'A Forgetful Day'

by: skywavesage | Complete Story | Last updated Mar 3, 2017


Chapter 2
Afternoon

The concrete ground is rough and hot against my bleached feet. I run towards the swimming pool and plunge into its aquamarine waters, glad to be free of the flaying sun.

There is a middle-aged woman in the lane beside me wearing a swim cap with raised rubber flowers. She moves at a leisurely pace and I can easily out-lap her. But she must have been warming up, for she gets faster and faster and I have trouble keeping up. I blame it on my goggles, they are leaky and the water rushes in and stings my eyes. I have to constantly stop to tighten them, and then my trunks as well. My swim gear is old and wearing out. I must remember to go to the store when there is a sale. I cannot afford to go otherwise, my teacher’s salary is too meager.

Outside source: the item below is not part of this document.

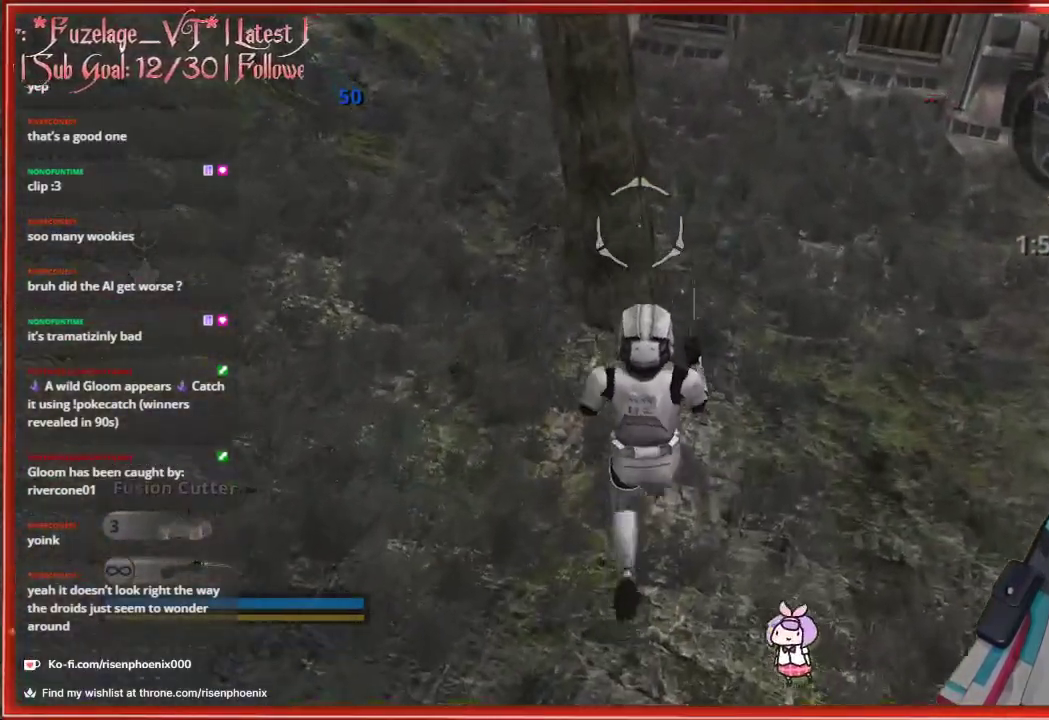
{"buttons": [], "left_stick": "up", "right_stick": "up", "events": [[167, "right_stick", "up"]]}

It takes me longer to complete my laps than usual, and I feel limp and depleted. At the showers, there are three other teenage boys, one with a shaved head, another thin-faced, and the third overweight and big-footed. They are talking very loudly. I feel uneasy, for while we are about the same height, there isn’t even the slightest trace of peach fuzz anywhere on my body. Self-conscious & embarrassed, I turn away to face the ceramic tiles on the wall, and suddenly they roar with laughter. I am certain they must be laughing at me, but no, they are laughing at a joke the thin-faced boy is telling in a French-flavored voice. Then they are gone, but I stay, bending & swaying under the shower head until their voices fade away.

Now I just cannot remember where I left my clothes. I think I hung them on the whitewashed wall below the side windows. But they are not there, and there isn’t even anything in the entire changing room that remotely fits. I am certain those delinquent boys must have stolen my clothes. I am desperate, I cannot walk home in my swim trunks.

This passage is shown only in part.